Consider this an update. Two weeks ago I wrote a column, which was more of a rebuttal, to a blog entry written up by Americans United for Separation of Church and State’s communications associate Sandhya Bathija. The work, which was entitled “Access Denied”, claimed that a recent Supreme Court decision allowing a voucher program in Arizona to continue had destroyed the rights of Americans to sue the government over tax dollar allocations that might violate the establishment clause.
“All Americans – on the right and the left – should be disappointed. This is not about where you stand ideologically, but whether you believe every American has a right seek justice when they feel their rights have been violated,” wrote Bathija.
Her claim, as shown by the opinions of the Justices who formed the majority, was inaccurate. The precedent of taxpayers being allowed to challenge the constitutionality of certain allocations, namely if they regard something religious in nature, remains on the books.
Quoting Justice Kennedy, “In [Flast v. Cohen], by contrast, the allegation was that the Federal Government violated the Establishment Clause in the exercise of its legislative authority both to collect and spend tax dollars…In the decades since Flast, the Court has been careful to enforce this requirement.”
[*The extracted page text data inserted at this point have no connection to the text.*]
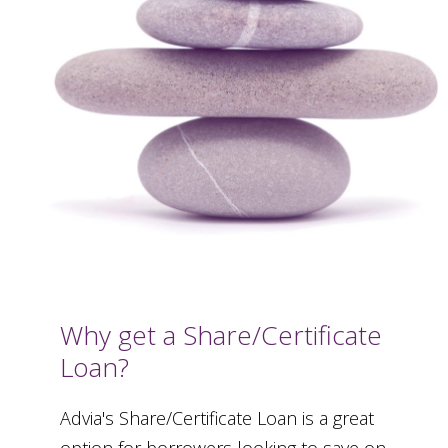
Why get a Share/Certificate
Loan?
Advia's Share/Certificate Loan is a great
option for borrowers looking to save on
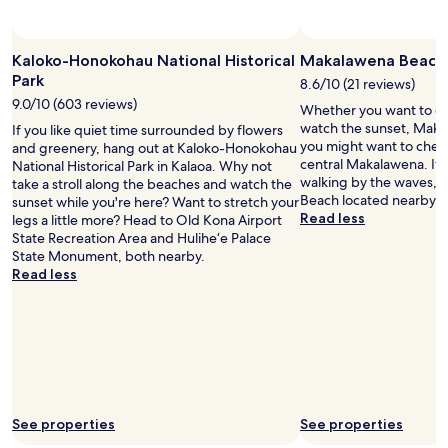
u
n
n
Kaloko-Honokohau National Historical
Makalawena Beach
i
Park
8.6/10 (21 reviews)
n
9.0/10 (603 reviews)
g
Whether you want to col
a
watch the sunset, Maka
If you like quiet time surrounded by flowers
r
you might want to check
and greenery, hang out at Kaloko-Honokohau
o
central Makalawena. If 
National Historical Park in Kalaoa. Why not
u
walking by the waves, h
take a stroll along the beaches and watch the
n
Beach located nearby.
sunset while you're here? Want to stretch your
d
Read less
legs a little more? Head to Old Kona Airport
.
State Recreation Area and Hulihe‘e Palace
Q
State Monument, both nearby.
u
Read less
i
t
e
a
n
d
p
e
See properties
See properties
a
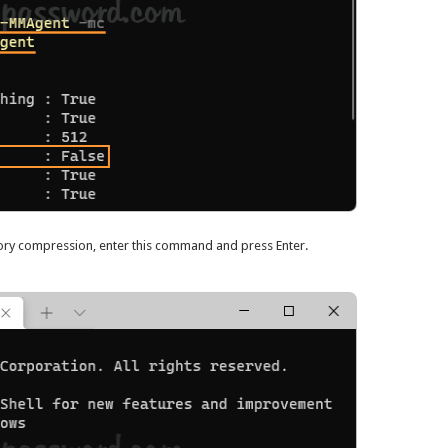
ory compression, enter this command and press Enter.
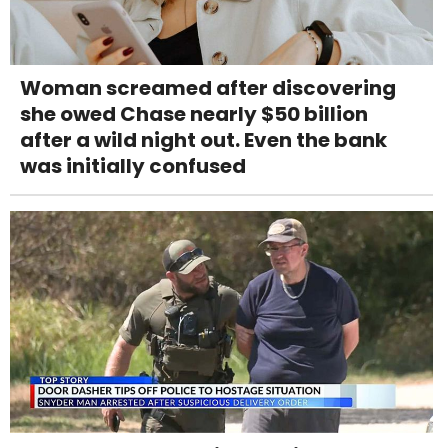
Woman screamed after discovering
she owed Chase nearly $50 billion
after a wild night out. Even the bank
was initially confused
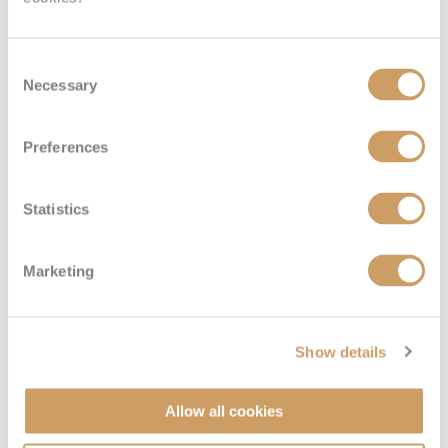
Consent
Necessary
Selection
Preferences
Interior
Statistics
Deck
Price
Enquire
Marketing
Deck 15 - Marina
08082394989
Enquire now
IE
Show details
Allow all cookies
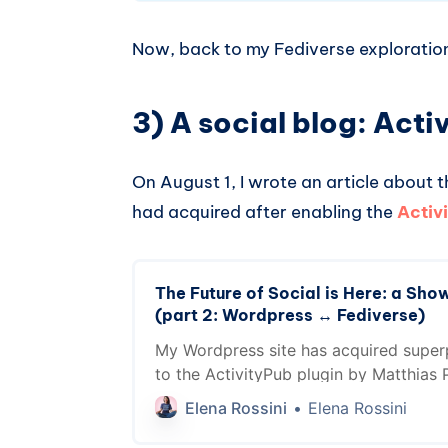
Now, back to my Fediverse exploratio
3) A social blog: Act
On August 1, I wrote an article about
had acquired after enabling the
Activ
The Future of Social is Here: a Show
(part 2: Wordpress ↔️ Fediverse)
My Wordpress site has acquired supe
to the ActivityPub plugin by Matthias Pf
now a member of the Fediverse. In this
Elena Rossini
Elena Rossini
why these functionalities are game ch
creators and professionals across many 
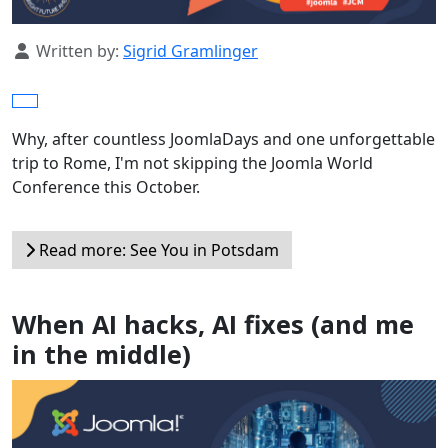
Details
Written by:
Sigrid Gramlinger
Why, after countless JoomlaDays and one unforgettable
trip to Rome, I'm not skipping the Joomla World
Conference this October.
Read more: See You in Potsdam
When AI hacks, AI fixes (and me
in the middle)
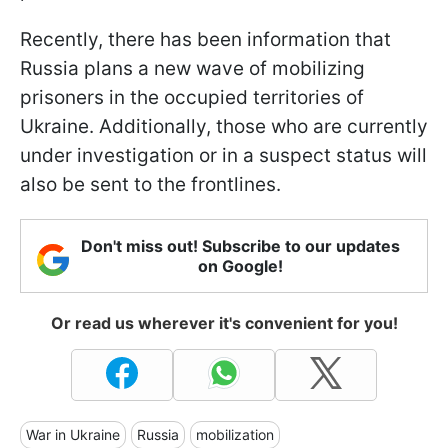
Recently, there has been information that
Russia plans a new wave of mobilizing
prisoners in the occupied territories of
Ukraine. Additionally, those who are currently
under investigation or in a suspect status will
also be sent to the frontlines.
Don't miss out! Subscribe to our updates
on Google!
Or read us wherever it's convenient for you!
War in Ukraine
Russia
mobilization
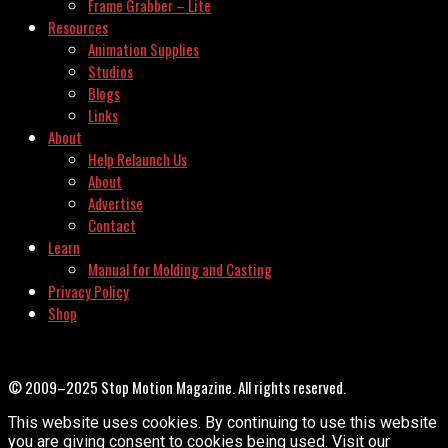
Frame Grabber – Lite
Resources
Animation Supplies
Studios
Blogs
Links
About
Help Relaunch Us
About
Advertise
Contact
Learn
Manual for Molding and Casting
Privacy Policy
Shop
© 2009–2025 Stop Motion Magazine. All rights reserved.
This website uses cookies. By continuing to use this website
you are giving consent to cookies being used. Visit our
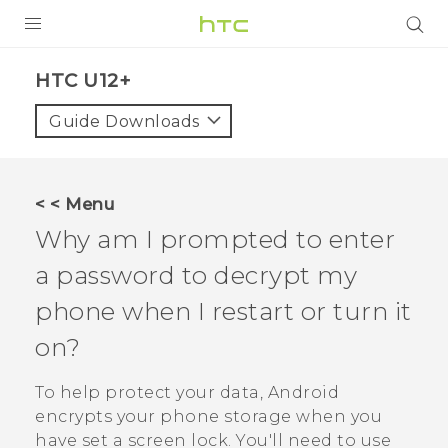
PRODUCTS
HTC U12+‎
VIVE
Guide Downloads
G REIGNS
SMARTPHONE
< < Menu
VIVERSE
Why am I prompted to enter
a password to decrypt my
APPS
phone when I restart or turn it
SUPPORT
on?
To help protect your data,
Android
encrypts your phone storage when you
have set a screen lock. You'll need to use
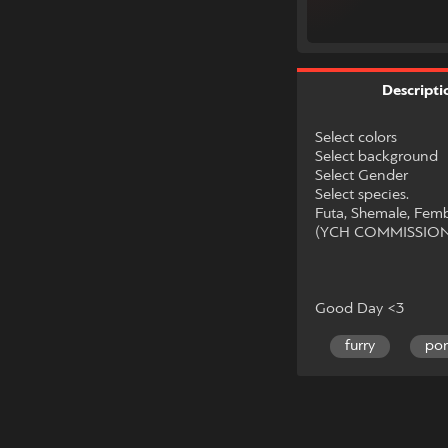
Descripti
Select colors
Select background
Select Gender
Select species.
Futa, Shemale, Fem
(YCH COMMISSIO
Good Day <3
furry
po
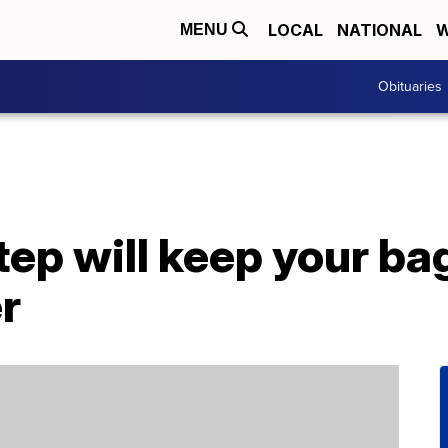
LOCAL
NATIONAL
W
MENU
Obituaries
tep will keep your b
er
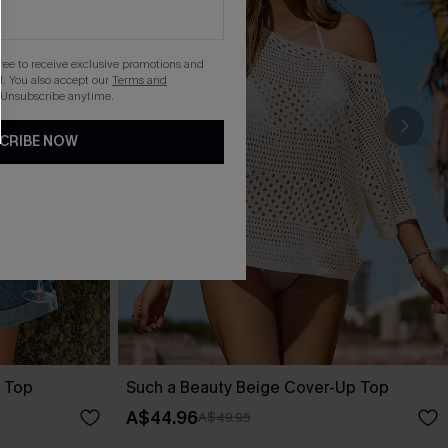
gree to receive exclusive promotions and
. You also accept our
Terms and
 Unsubscribe anytime.
CRIBE NOW
 Top
Such a Beauty Beige Cover-Up Top
A$44.96
A$49.95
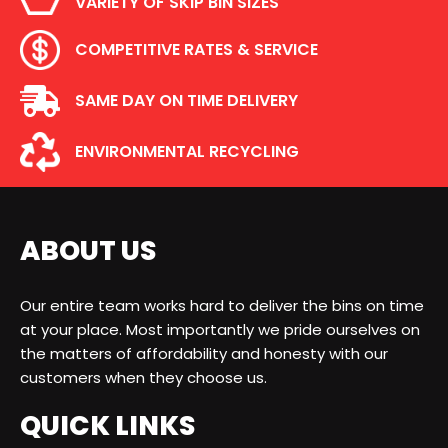
VARIETY OF SKIP BIN SIZES
COMPETITIVE RATES & SERVICE
SAME DAY ON TIME DELIVERY
ENVIRONMENTAL RECYCLING
ABOUT US
Our entire team works hard to deliver the bins on time
at your place. Most importantly we pride ourselves on
the matters of affordability and honesty with our
customers when they choose us.
QUICK LINKS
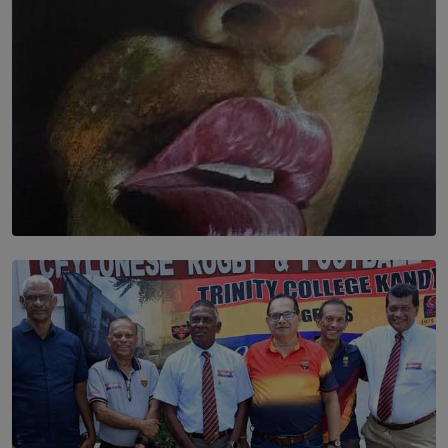
SOLAR HQ
Dream of Sadhna: A Dream Finally Hung on the Wall
BY THALIBA CADER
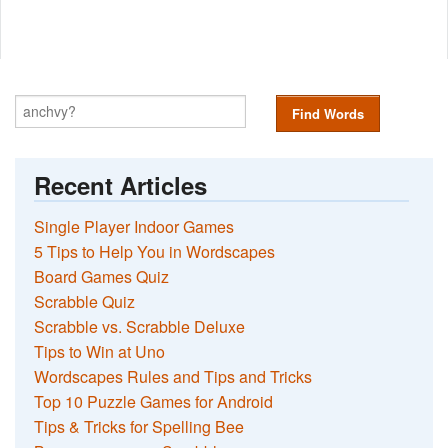
Find Words
Recent Articles
Single Player Indoor Games
5 Tips to Help You in Wordscapes
Board Games Quiz
Scrabble Quiz
Scrabble vs. Scrabble Deluxe
Tips to Win at Uno
Wordscapes Rules and Tips and Tricks
Top 10 Puzzle Games for Android
Tips & Tricks for Spelling Bee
Now Bathija, who said with full certainty that our rights had been damaged, has now apparently concluded the opposite. Two weeks after writing that the Court destroyed some of our rights, Bathija wrote a blog entry entitled “’Faith-based‘ Fracas” where she wrote about taxpayers doing the very thing she claimed was no longer allowed: suing the government over expenditures that may violate the Establishment Clause.
Here is what she wrote regarding Pedreira v. Kentucky Baptist Home for Children:
“Though the appellate panel dismissed Pedreira’s statutory employment discrimination claims, it upheld state taxpayers’ right to challenge state support for a faith-based agency with a record of indoctrination and job discrimination.”
In one article Bathja said the right of taxpayers to sue on this issue is gone yet fourteen days later, she accidentally admitted that the right still exists after all. She claimed it long enough to accrue outrage and sympathy (and possibly monetary donations) from like-minded individuals only to step away from the claim just in time to celebrate a secularist victory.
This is how most partisan organizations operate. Hopefully, in the future Americans United can be a little more honest when reporting on whether or not certain rights are gone. Otherwise, they could inflame their peers to rally against causes not because they have been injured in some way, but because the higher ups of Americans United do not like them. This incitement of anger, by the way, can be readily found in the comments section for the posting of the link to the “Access Denied” entry on Americans United’s Facebook page.
Despite the hopes, inciting anger was probably the intention from the moment “Access Denied” was being written to when it was posted. Furthermore, its likely that other articles written before this one for the Americans United blog Wall of Separation and articles to come have as a purpose rallying passion against causes the organization in question dislikes. Once again, most partisan groups do these acts quite frequently. Nevertheless, an act should never be considered benevolent solely because a lot of people do it.